My prayer is that fewer and fewer individuals are reacting as poorly to the changes and challenges and struggles that are happening in our personal lives. Most of us don’t want the changes that come into our lives, sometimes uninvited and sometimes, invited by our own actions. We like sitting in our saucers. It’s comfortable there.
But life is about change. Life is about things, as we have always known them, falling apart.
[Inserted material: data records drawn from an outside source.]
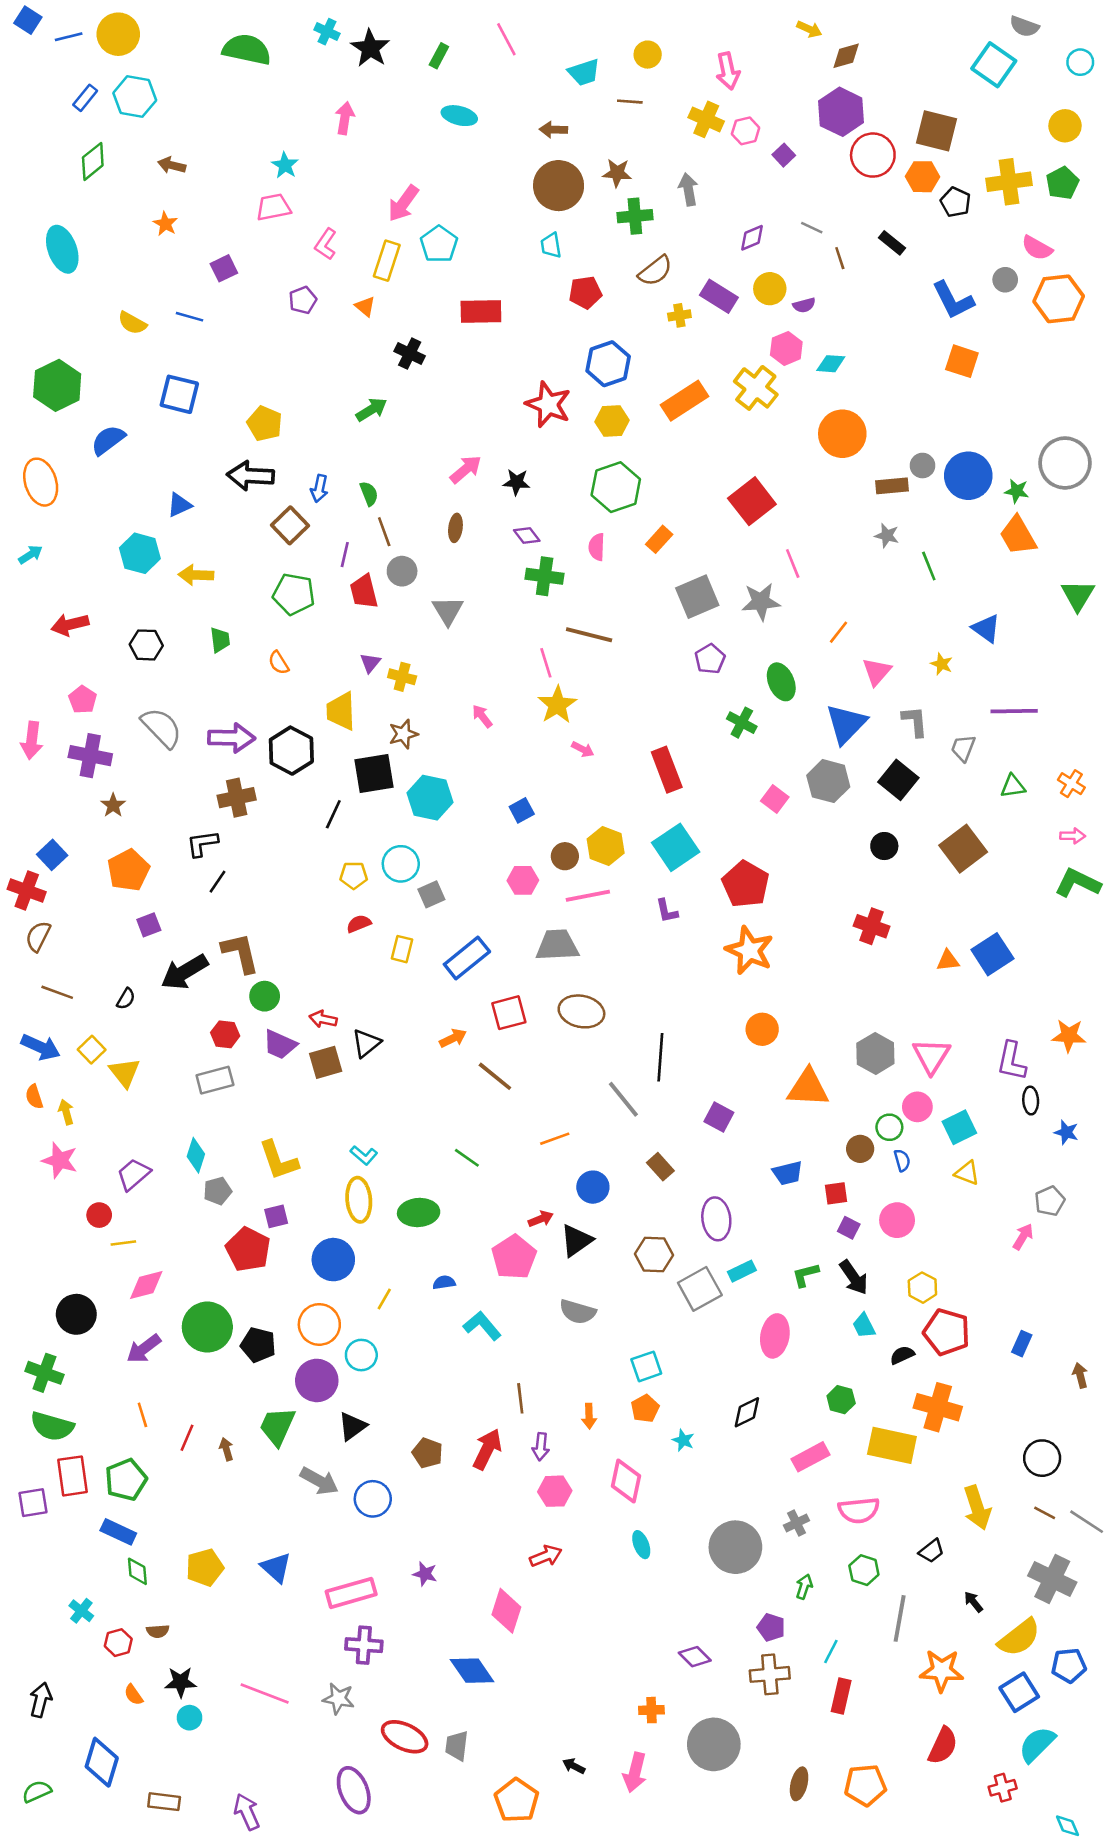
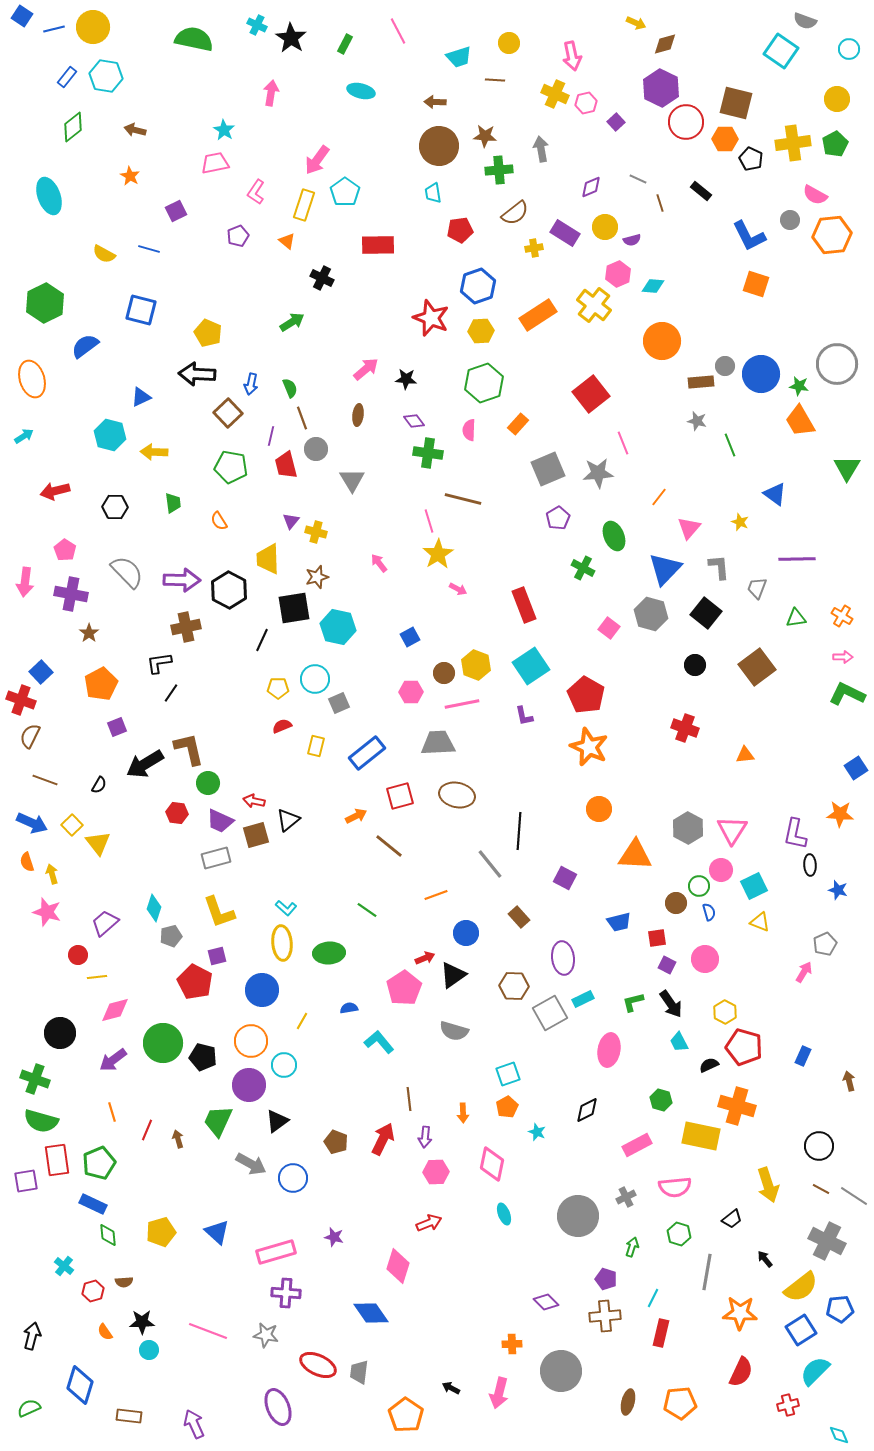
blue square: (992, 954) -> (856, 768), moved, size x0.7
gray rectangle: (215, 1080) -> (216, 858), moved

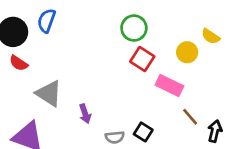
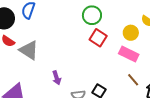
pink rectangle: (169, 86) -> (129, 54), moved
gray triangle: (49, 94) -> (29, 50), moved

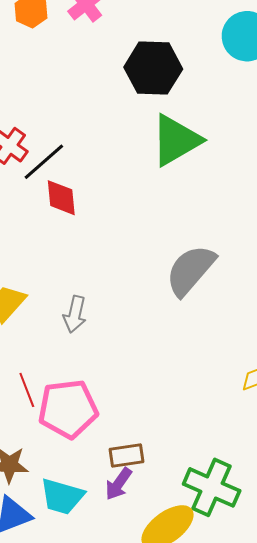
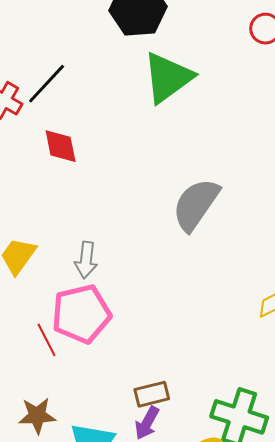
black line: (44, 162) -> (47, 84), moved
pink pentagon: (68, 409) -> (81, 314), moved

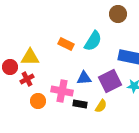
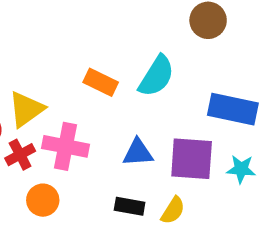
yellow triangle: (30, 57) -> (26, 109), turned -36
purple square: (110, 81) -> (192, 159), turned 30
pink cross: (62, 91) -> (65, 146), moved

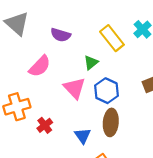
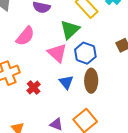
green triangle: (91, 63) -> (70, 30), size x1.5
blue triangle: (83, 136) -> (66, 82), moved

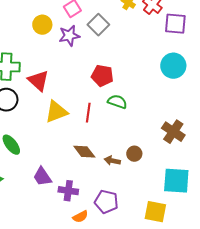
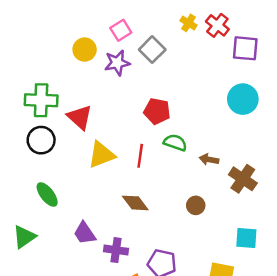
brown arrow: (112, 161) -> (209, 159), moved
cyan square: (176, 181) -> (246, 238), size x0.7

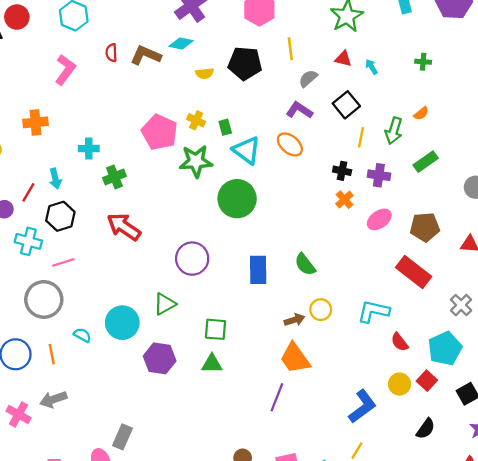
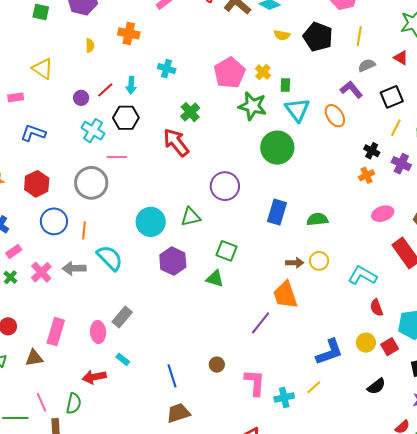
green cross: (114, 177) -> (190, 112), moved, turned -36
pink ellipse: (379, 219) -> (383, 214), moved
green semicircle: (305, 264) -> (317, 219), turned 105
cyan semicircle: (82, 335) -> (110, 258), moved, size x1.8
The hope is that even as things fall apart, we will remain intact, and become stronger. That is especially the hope I have for America. Maybe it’s because the re-election of President Obama is still too new, too raw, but right now it doesn’t feel like America is growing stronger. A politician from Texas said something about “divorcing” from America. That would be secession, right? We as a nation don’t seem to be doing too well with the changes. It feels like we are …falling apart.
A candid observation…
You are correct…It does not feel as if we are doing well. I believe every president has had tough times to sort through and they all needed to make Americans feel they all were on the same team we are struggling together for our great nation.
But now, it’s Us verses Them which makes everyone feel hopeless. No one wants to feel they are the only ones suffering or they are always the ones taking one for the team having to compromise.
My question, if it is so easy for us to see IT so clearly, why is it blinding our politicians/president?
I think they cannot see because they do not want to…because I am convinced that we see what we want to see. Maybe some will begin to desire to see what’s going on now, since so many are disturbed about the election outcome, but sadly, many will remain blind and in denial.
Change is never an easy adaptation for anyone. But, if Romney had won, those of us in the ‘47%” would’ve had to adapt as he tore those “entitlements” that gave us our basic rights and privileges away. Women would’ve had to adapt as he worked to change abortion laws to take away their choice over their own body. So, though I writing this a year later, the Conservatives needed to, and still currently need to, GET OVER IT. Often when you take a step back and look at the bigger picture, things are not so bad as they seem. But, they are new and different, which is exactly what this country needs.